Example of ideal communication strategy for common side effects.

Risks of treatment-related SE also differ by patient-specific (e.g., age, comorbidity) [10, 11], treatment-specific (e.g., fractionation of radiation) [12], and physician-specific (e.g., experience) [13] factors. While a multitude of nomograms integrating these factors exist, nomograms are not frequently used since they are cumbersome to use in practice [14]. Electronic medical record-based automated solutions for incorporation of personalized data into decision support pathways will ultimately overcome the technical limitations of incorporating nomogram-based estimates into practice [15]. In the meantime, while it would be convenient to avoid quantification of risk since estimates are flawed, we believe that providing population averages for SE—and noting how these may vary due to patient characteristics and surgeon experience—offers a reasonable estimate for the patient to consider when weighing risks and benefits of treatment. To assist clinicians, we provide a summary of population averages over time for major SE according to major prospective cohort trials (Table 2) [11, 16,17,18,19,20,21,22].

Table 2 Summary of probability and timeline of common treatment-related side effects from large prospective studies.

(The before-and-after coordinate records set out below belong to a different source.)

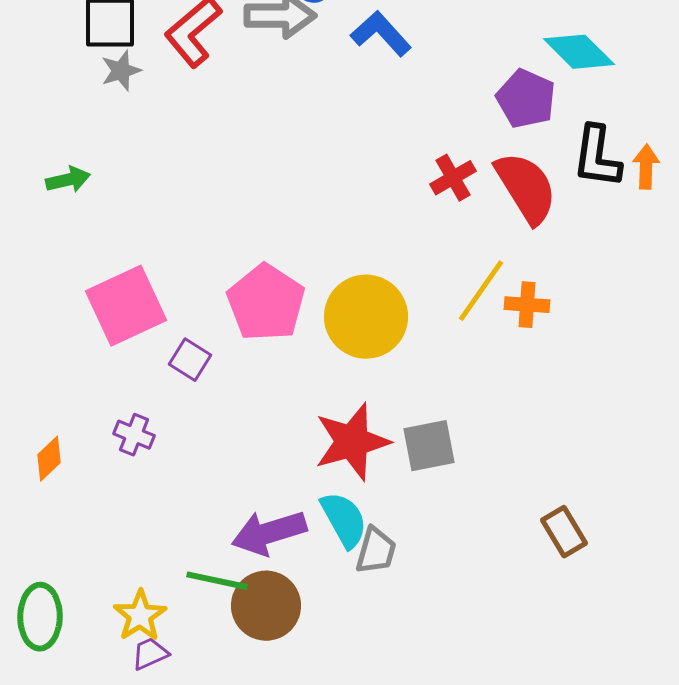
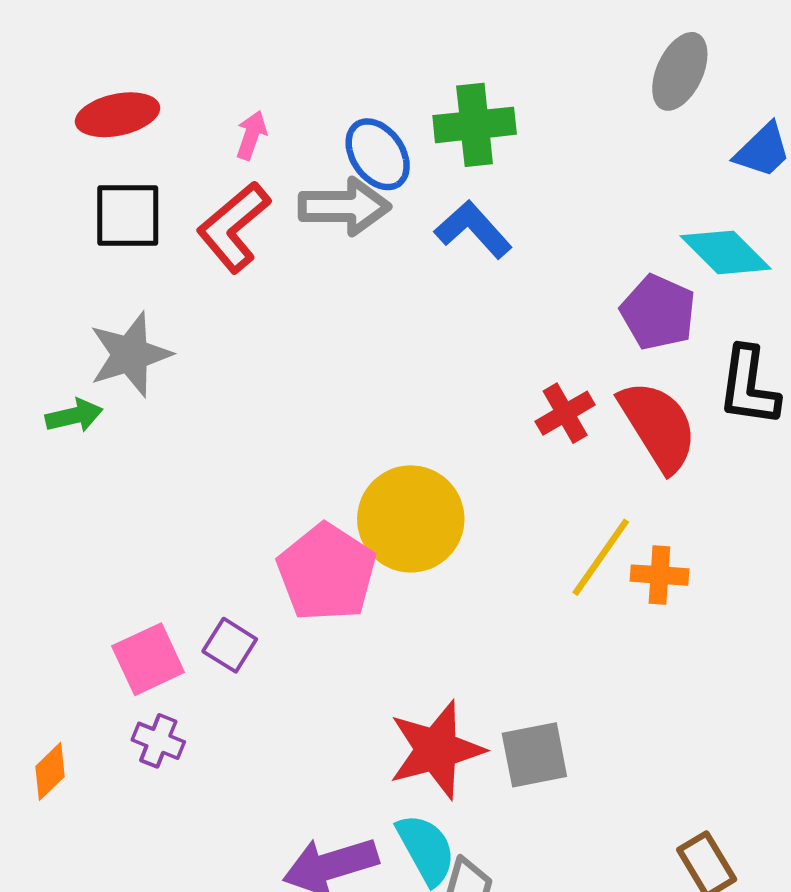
gray star: (121, 71) -> (130, 354), moved, size x1.6
pink square: (126, 306) -> (148, 659), moved, size x0.7
yellow circle: (366, 317) -> (411, 519), moved

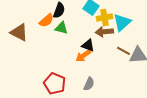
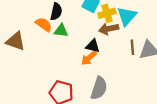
orange semicircle: (46, 21) -> (44, 24), turned -98
brown line: (124, 51) -> (132, 47), turned 64
gray semicircle: (89, 84) -> (99, 88), size x1.5

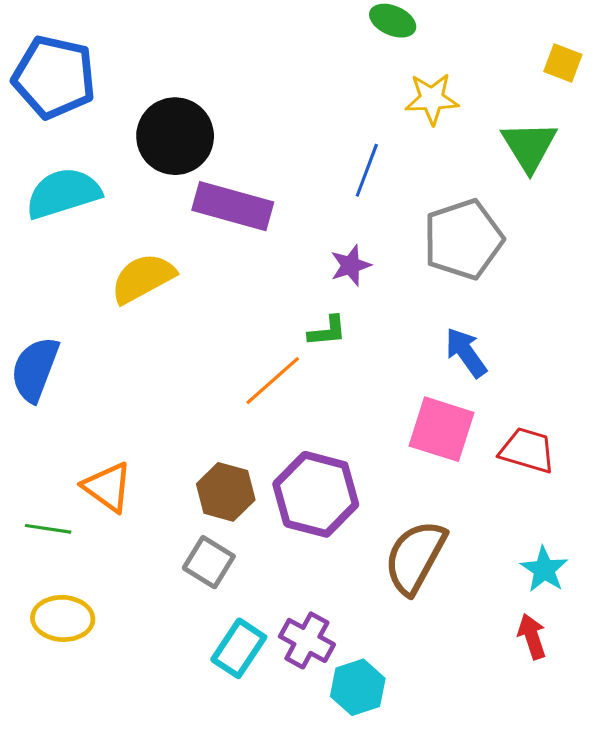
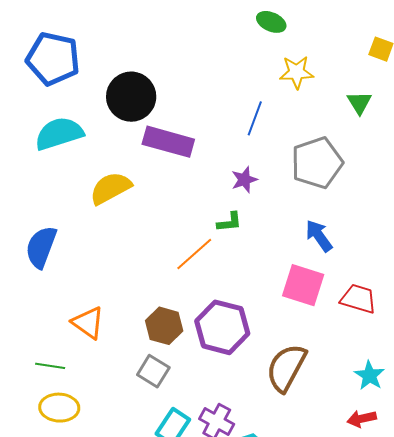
green triangle: (529, 146) -> (359, 103), size x0.7
green line: (48, 529) -> (50, 366), moved
red arrow: (532, 636) -> (362, 419), turned -84

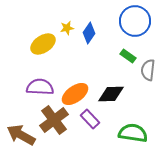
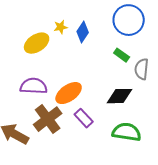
black diamond: (111, 94) -> (120, 96), moved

There are some limitations that should be considered when interpreting our findings. First, the reported frequencies for SE communication may not represent population averages since our data were limited to a single tertiary referral center. However, measuring quality of communication among fellowship-trained, board-certified physicians who knew they were being recorded would tend to minimize rather than exaggerate our observed findings. Second, the number of consultations within some tumor risk subgroups was low, so quantitative comparisons of these groups may be underpowered to detect smaller differences. Third, numerous factors including health numeracy and literacy may affect how physicians communicate risk; our observations are based on our patient sample that is largely well educated.


Physician communication of prostate cancer treatment-related SE varies widely in terms of informational quality. We created a framework for how SE are currently communicated and made common sense recommendations for how SE should be ideally communicated, emphasizing disclosure and description of all major SE for treatments under consideration, providing numeric quantification and a timeline for the risk. Our work argues for greater standardization and monitoring of the SE data communicated in consultations so that patients can be sufficiently informed of potential risks. Indeed, we feel that adequate communication of these risks—mentioning all major SE and ideally quantifying them—should be audited as a marker of quality of care. Ensuring adequate patient education about risks (and rewards) of therapy is the only conceivable way that patients can engage as fully informed partners in SDM.